This weekend, at the Heiwa Peace Garden on our small island, we will commemorate the disaster at Fukushima, Japan. I was invited to make a statement before a moment of silence was offered in memory of this terrible event that will not stop resounding for quite some time. It was an honour to be asked, and so the only way to answer it was to speak from the heart. I’m posting here what I’ve written with the sincere hope that it may help to bring about something good:
Memory as a Seed for the Future
What can be said when disaster strikes? What needs to be said? Usually, not so much. We stand silently in awe at the enormous power of tsunamis, earthquakes, forest fires, tornadoes, as nature has its way. We see the power of nature at these moments, but we must remember that we also see the power of nature in the very small – in a snowflake or lady bug, the glance of an eye, in the ability for a seed to grow into food, or into the enormity of a cedar with its sheltering limbs.
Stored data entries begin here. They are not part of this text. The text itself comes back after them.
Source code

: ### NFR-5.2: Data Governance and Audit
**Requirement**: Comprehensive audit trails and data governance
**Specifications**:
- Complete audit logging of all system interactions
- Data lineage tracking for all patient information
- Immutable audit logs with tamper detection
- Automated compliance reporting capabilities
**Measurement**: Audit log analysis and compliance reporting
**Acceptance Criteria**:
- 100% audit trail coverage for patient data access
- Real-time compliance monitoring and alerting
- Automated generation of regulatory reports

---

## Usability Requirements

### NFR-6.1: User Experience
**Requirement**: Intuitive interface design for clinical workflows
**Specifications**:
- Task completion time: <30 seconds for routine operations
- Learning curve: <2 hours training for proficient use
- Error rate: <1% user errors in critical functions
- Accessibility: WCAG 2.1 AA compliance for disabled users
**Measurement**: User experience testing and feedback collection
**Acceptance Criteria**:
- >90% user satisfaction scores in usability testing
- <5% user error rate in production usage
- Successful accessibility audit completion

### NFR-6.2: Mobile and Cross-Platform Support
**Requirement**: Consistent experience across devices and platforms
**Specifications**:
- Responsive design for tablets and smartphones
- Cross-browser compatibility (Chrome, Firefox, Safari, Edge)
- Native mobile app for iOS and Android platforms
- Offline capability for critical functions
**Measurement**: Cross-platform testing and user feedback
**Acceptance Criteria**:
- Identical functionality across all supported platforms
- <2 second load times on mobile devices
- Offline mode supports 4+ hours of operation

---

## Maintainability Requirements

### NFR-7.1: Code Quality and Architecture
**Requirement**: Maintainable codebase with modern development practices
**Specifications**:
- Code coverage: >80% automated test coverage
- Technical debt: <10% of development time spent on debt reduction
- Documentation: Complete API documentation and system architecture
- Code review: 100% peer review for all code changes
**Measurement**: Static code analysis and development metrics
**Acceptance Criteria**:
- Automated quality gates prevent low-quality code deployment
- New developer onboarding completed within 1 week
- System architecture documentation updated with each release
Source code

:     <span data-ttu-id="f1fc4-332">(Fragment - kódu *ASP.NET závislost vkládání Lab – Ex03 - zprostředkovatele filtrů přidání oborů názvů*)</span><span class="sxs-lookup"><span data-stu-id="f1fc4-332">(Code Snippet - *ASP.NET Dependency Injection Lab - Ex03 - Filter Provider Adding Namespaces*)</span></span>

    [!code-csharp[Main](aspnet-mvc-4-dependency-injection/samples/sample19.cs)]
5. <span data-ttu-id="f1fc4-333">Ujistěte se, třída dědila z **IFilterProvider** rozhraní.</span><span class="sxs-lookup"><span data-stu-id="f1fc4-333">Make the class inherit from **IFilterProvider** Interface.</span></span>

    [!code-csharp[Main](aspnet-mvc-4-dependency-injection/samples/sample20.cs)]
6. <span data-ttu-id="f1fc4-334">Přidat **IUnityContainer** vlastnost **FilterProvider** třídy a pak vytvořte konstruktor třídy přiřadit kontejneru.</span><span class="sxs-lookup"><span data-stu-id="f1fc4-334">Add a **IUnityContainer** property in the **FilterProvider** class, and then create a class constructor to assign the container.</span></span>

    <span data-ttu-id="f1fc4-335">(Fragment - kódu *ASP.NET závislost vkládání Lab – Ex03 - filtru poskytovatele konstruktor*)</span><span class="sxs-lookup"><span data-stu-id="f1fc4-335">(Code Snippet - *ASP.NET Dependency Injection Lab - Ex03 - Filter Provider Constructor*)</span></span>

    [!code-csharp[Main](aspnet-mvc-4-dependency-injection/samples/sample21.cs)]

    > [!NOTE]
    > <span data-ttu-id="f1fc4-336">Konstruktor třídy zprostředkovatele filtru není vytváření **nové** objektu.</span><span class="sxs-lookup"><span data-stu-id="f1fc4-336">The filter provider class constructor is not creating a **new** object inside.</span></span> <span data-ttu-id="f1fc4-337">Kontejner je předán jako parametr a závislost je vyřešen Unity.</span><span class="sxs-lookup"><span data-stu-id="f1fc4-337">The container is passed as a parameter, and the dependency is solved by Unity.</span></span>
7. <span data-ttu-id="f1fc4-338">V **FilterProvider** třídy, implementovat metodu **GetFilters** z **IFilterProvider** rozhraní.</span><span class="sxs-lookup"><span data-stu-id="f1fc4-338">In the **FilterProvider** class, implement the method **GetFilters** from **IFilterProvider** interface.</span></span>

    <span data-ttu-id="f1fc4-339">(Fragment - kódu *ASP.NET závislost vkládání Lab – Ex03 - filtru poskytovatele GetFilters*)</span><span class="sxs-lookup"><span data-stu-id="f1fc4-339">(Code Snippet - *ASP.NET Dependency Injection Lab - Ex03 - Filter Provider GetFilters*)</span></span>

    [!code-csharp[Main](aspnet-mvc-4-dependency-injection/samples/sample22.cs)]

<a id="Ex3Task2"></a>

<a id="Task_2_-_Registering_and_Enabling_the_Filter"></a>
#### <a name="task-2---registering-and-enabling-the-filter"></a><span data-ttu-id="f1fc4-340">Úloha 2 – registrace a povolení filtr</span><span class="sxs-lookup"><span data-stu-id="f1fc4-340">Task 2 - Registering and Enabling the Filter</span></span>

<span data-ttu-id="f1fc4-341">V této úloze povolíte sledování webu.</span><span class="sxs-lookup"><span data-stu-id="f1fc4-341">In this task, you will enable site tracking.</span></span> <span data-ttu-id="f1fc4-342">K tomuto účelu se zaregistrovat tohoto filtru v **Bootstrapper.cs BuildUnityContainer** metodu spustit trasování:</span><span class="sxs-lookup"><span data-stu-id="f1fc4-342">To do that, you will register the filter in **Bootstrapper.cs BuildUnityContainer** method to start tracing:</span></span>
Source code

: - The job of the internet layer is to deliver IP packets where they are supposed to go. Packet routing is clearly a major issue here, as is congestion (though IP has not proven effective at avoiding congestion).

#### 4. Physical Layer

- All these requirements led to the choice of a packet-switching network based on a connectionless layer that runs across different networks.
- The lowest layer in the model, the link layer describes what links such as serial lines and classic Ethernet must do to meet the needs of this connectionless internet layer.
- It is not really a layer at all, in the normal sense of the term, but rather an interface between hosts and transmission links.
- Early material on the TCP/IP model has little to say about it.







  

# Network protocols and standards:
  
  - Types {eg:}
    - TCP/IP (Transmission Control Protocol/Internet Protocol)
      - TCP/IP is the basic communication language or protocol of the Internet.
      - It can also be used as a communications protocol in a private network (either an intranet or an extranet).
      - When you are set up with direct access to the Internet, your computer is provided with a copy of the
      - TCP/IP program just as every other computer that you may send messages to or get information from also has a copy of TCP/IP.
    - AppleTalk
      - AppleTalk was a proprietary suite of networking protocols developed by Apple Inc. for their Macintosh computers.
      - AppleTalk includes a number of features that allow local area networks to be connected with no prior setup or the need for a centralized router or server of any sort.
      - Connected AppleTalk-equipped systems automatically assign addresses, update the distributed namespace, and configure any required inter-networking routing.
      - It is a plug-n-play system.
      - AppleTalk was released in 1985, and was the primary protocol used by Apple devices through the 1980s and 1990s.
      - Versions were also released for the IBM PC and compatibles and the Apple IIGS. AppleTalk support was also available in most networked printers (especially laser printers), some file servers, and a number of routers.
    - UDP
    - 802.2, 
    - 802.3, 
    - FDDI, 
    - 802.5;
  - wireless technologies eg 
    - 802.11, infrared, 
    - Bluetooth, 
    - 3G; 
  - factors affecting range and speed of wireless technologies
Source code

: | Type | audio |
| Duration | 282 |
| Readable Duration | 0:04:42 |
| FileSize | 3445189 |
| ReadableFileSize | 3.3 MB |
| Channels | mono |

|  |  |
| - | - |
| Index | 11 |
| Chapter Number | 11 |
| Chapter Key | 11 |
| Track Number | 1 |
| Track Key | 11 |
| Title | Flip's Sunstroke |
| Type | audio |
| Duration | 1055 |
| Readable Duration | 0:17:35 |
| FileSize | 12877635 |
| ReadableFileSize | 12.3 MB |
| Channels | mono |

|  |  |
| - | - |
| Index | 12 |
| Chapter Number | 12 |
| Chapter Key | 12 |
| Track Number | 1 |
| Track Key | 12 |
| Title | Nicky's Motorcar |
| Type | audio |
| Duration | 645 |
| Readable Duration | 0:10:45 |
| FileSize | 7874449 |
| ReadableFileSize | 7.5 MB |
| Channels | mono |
But, we are nature, too, of course, and as such, we have some power, some ability to use our human nature, which includes the ability to learn from the past and remember, to understand and not ever forget what we most value in life, what kind of world we want for our children and for all of earth’s creatures: a world where peace presides, where weaponry has been put aside, where clear thinking, seeing and foresight leads to the kind of good decisions that promote life and diminish that which has even the smallest chance of causing harm to anyone, to everyone.
One way to think about Hiroshima and Nagasaki is that Japanese people were sacrificed so that all may see the horror of nuclear war. It is not the only way to think about it, but it is one way. Now, less than seventy years later, we have the great misfortune of seeing Japanese people sacrificed yet again, perhaps this time so that all may see the horror of so-called nuclear peace when faced with actual life and its circumstances, as opposed to some drawing board dream of nuclear perfection.
It is a horrible sacrifice to have to make, and I grieve for those directly harmed. Still, one year later, I cannot help but shake my head in disbelief at the magnitude of the disaster that continues even as we stand here on our peaceful island.
Let us not be powerless in the face of such knowledge. Let us determine to use nature’s power in human form to dedicate ourselves to clear thinking, understanding, and foresight; to allowing compassion to guide our decisions, and to the far seeing vision of true leaders – elders and young ones alike – so that the likelihood of such disasters is erased from our world. Among all their other miraculous powers, certainly the powers of the human heart and mind are meant for this.
In the silence that follows now, please allow a seed of such compassion, of such clarity, foresight and vision to be born in this circle, and let us seek a way, together, to plant that seed on this island, to the benefit of life everywhere, for all of time. If we say we cannot, we never will. If we say we can, we just may discover how.